Reproduce each of the following lines verbatim, without any alteration.

(PROVIDED ENTRIES)

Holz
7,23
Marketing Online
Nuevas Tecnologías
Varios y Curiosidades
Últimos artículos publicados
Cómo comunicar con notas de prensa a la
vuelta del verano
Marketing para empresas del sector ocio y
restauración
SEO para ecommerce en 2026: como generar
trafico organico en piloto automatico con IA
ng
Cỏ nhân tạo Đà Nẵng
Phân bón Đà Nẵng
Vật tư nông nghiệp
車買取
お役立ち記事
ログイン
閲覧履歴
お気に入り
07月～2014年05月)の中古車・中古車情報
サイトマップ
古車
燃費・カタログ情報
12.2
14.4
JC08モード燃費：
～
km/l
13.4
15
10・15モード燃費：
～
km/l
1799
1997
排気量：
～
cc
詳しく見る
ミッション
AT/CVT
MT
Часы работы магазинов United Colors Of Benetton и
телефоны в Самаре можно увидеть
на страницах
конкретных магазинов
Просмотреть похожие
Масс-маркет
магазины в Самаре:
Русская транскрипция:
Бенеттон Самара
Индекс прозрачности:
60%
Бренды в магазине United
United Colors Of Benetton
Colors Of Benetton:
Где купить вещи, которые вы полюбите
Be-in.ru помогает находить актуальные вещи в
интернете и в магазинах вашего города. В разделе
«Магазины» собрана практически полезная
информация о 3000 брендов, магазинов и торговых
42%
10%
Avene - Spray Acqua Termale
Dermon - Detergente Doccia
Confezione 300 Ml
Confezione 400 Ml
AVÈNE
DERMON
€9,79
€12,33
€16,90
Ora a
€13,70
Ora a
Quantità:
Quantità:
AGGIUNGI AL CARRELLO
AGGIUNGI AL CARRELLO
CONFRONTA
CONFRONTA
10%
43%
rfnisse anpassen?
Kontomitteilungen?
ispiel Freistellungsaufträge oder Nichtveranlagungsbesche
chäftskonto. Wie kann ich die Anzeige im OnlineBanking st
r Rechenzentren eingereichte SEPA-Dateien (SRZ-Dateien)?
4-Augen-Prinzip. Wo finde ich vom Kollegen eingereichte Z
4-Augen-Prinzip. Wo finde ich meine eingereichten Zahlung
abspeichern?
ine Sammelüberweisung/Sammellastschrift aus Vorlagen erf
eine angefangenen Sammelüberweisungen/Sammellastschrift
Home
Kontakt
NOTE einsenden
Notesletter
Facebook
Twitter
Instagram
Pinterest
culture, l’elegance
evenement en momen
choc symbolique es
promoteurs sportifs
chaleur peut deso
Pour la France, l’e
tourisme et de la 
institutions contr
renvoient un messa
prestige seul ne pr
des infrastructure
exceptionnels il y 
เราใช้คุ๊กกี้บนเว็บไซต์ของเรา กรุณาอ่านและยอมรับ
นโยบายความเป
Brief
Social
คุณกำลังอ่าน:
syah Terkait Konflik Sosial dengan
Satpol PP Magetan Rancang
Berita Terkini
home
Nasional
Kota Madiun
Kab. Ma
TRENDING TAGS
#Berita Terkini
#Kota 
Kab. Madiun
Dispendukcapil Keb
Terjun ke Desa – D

(End PROVIDED ENTRIES)

▶ EXERCISE SOLUTION
Holz
7,23
Marketing Online
Nuevas Tecnologías
Varios y Curiosidades
Últimos artículos publicados
Cómo comunicar con notas de prensa a la
vuelta del verano
Marketing para empresas del sector ocio y
restauración
SEO para ecommerce en 2026: como generar
trafico organico en piloto automatico con IA
ng
Cỏ nhân tạo Đà Nẵng
Phân bón Đà Nẵng
Vật tư nông nghiệp
車買取
お役立ち記事
ログイン
閲覧履歴
お気に入り
07月～2014年05月)の中古車・中古車情報
サイトマップ
古車
燃費・カタログ情報
12.2
14.4
JC08モード燃費：
～
km/l
13.4
15
10・15モード燃費：
～
km/l
1799
1997
排気量：
～
cc
詳しく見る
ミッション
AT/CVT
MT
Часы работы магазинов United Colors Of Benetton и
телефоны в Самаре можно увидеть
на страницах
конкретных магазинов
Просмотреть похожие
Масс-маркет
магазины в Самаре:
Русская транскрипция:
Бенеттон Самара
Индекс прозрачности:
60%
Бренды в магазине United
United Colors Of Benetton
Colors Of Benetton:
Где купить вещи, которые вы полюбите
Be-in.ru помогает находить актуальные вещи в
интернете и в магазинах вашего города. В разделе
«Магазины» собрана практически полезная
информация о 3000 брендов, магазинов и торговых
42%
10%
Avene - Spray Acqua Termale
Dermon - Detergente Doccia
Confezione 300 Ml
Confezione 400 Ml
AVÈNE
DERMON
€9,79
€12,33
€16,90
Ora a
€13,70
Ora a
Quantità:
Quantità:
AGGIUNGI AL CARRELLO
AGGIUNGI AL CARRELLO
CONFRONTA
CONFRONTA
10%
43%
rfnisse anpassen?
Kontomitteilungen?
ispiel Freistellungsaufträge oder Nichtveranlagungsbesche
chäftskonto. Wie kann ich die Anzeige im OnlineBanking st
r Rechenzentren eingereichte SEPA-Dateien (SRZ-Dateien)?
4-Augen-Prinzip. Wo finde ich vom Kollegen eingereichte Z
4-Augen-Prinzip. Wo finde ich meine eingereichten Zahlung
abspeichern?
ine Sammelüberweisung/Sammellastschrift aus Vorlagen erf
eine angefangenen Sammelüberweisungen/Sammellastschrift
Home
Kontakt
NOTE einsenden
Notesletter
Facebook
Twitter
Instagram
Pinterest
culture, l’elegance
evenement en momen
choc symbolique es
promoteurs sportifs
chaleur peut deso
Pour la France, l’e
tourisme et de la 
institutions contr
renvoient un messa
prestige seul ne pr
des infrastructure
exceptionnels il y 
เราใช้คุ๊กกี้บนเว็บไซต์ของเรา กรุณาอ่านและยอมรับ
นโยบายความเป
Brief
Social
คุณกำลังอ่าน:
syah Terkait Konflik Sosial dengan
Satpol PP Magetan Rancang
Berita Terkini
home
Nasional
Kota Madiun
Kab. Ma
TRENDING TAGS
#Berita Terkini
#Kota 
Kab. Madiun
Dispendukcapil Keb
Terjun ke Desa – D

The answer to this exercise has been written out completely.